Assessment of Tumor Vascularization Using Magnetic Resonance Imaging

Magnetic resonance imaging and image processing techniques for quantification of patho-physiological parameters of tumor microvacularization have been developed. Using the new developed methods it was possible to gain in- vivo information of the tumor microenvironment that was similar to that acquired from surgical specimens using histological examinations. Several, recently performed histological studies strongly implicate the microvessel density in tumors as one of the most decisive factors regarding the development of metastasis and the probability of survival. Tumor neovascularization plays a pivotal role in tumor growth and the intravasation of cells. A method for quantifying vascularization in-vivo would be invaluable to examine the relationship between tumor neovascularization, tumor growth and invasiveness.

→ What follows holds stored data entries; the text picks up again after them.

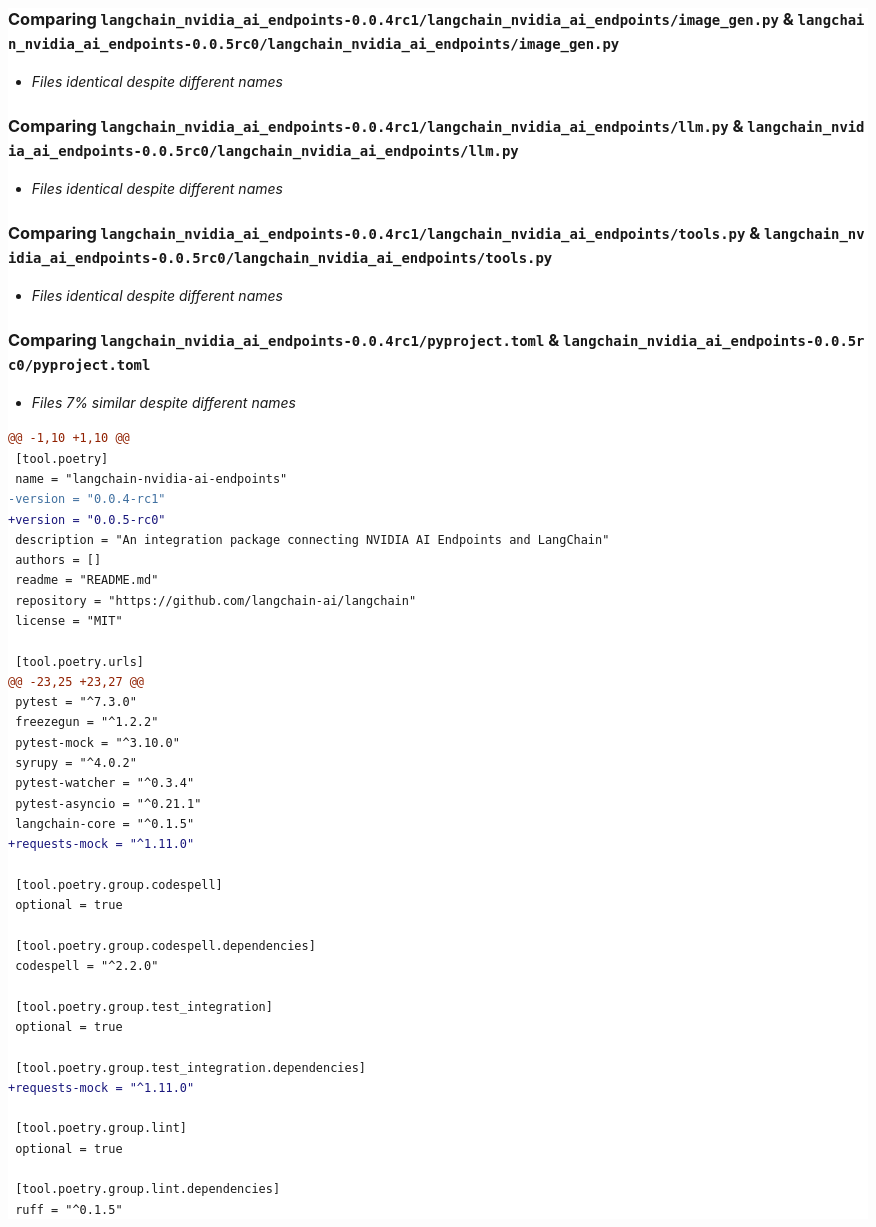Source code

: ### Comparing `langchain_nvidia_ai_endpoints-0.0.4rc1/langchain_nvidia_ai_endpoints/image_gen.py` & `langchain_nvidia_ai_endpoints-0.0.5rc0/langchain_nvidia_ai_endpoints/image_gen.py`

 * *Files identical despite different names*

### Comparing `langchain_nvidia_ai_endpoints-0.0.4rc1/langchain_nvidia_ai_endpoints/llm.py` & `langchain_nvidia_ai_endpoints-0.0.5rc0/langchain_nvidia_ai_endpoints/llm.py`

 * *Files identical despite different names*

### Comparing `langchain_nvidia_ai_endpoints-0.0.4rc1/langchain_nvidia_ai_endpoints/tools.py` & `langchain_nvidia_ai_endpoints-0.0.5rc0/langchain_nvidia_ai_endpoints/tools.py`

 * *Files identical despite different names*

### Comparing `langchain_nvidia_ai_endpoints-0.0.4rc1/pyproject.toml` & `langchain_nvidia_ai_endpoints-0.0.5rc0/pyproject.toml`

 * *Files 7% similar despite different names*

```diff
@@ -1,10 +1,10 @@
 [tool.poetry]
 name = "langchain-nvidia-ai-endpoints"
-version = "0.0.4-rc1"
+version = "0.0.5-rc0"
 description = "An integration package connecting NVIDIA AI Endpoints and LangChain"
 authors = []
 readme = "README.md"
 repository = "https://github.com/langchain-ai/langchain"
 license = "MIT"
 
 [tool.poetry.urls]
@@ -23,25 +23,27 @@
 pytest = "^7.3.0"
 freezegun = "^1.2.2"
 pytest-mock = "^3.10.0"
 syrupy = "^4.0.2"
 pytest-watcher = "^0.3.4"
 pytest-asyncio = "^0.21.1"
 langchain-core = "^0.1.5"
+requests-mock = "^1.11.0"
 
 [tool.poetry.group.codespell]
 optional = true
 
 [tool.poetry.group.codespell.dependencies]
 codespell = "^2.2.0"
 
 [tool.poetry.group.test_integration]
 optional = true
 
 [tool.poetry.group.test_integration.dependencies]
+requests-mock = "^1.11.0"
 
 [tool.poetry.group.lint]
 optional = true
 
 [tool.poetry.group.lint.dependencies]
 ruff = "^0.1.5"
```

Further fields of interest for such a method are the changes of the vascular system during cancer therapy. During project realisation several new approaches could be realized for different sub-problems. A scanning sequence that enables the determination of contrast media concentration with the arterial blood plasma and within the investigated tissue was one important item. Another point was a procedure to calculate the temporal changing longitudinal relaxation rate using experimentally determined calibrating curves, which include non-linear effects. Furthermore it was shown that a correct analysis of tracer exchange kinetics in tumors is only possible using deconvolution methods. Template fitting and singular value decomposition have been applied successfully for that purpose. The integration of morphological and functional information within one MR-procedure, as realized during the project, was an essential step forward to "one shop stop" examinations. Additionally, methods and procedures resulting from the projects are an excellent basis for future MRI applications in related areas and in the field of molecular imaging.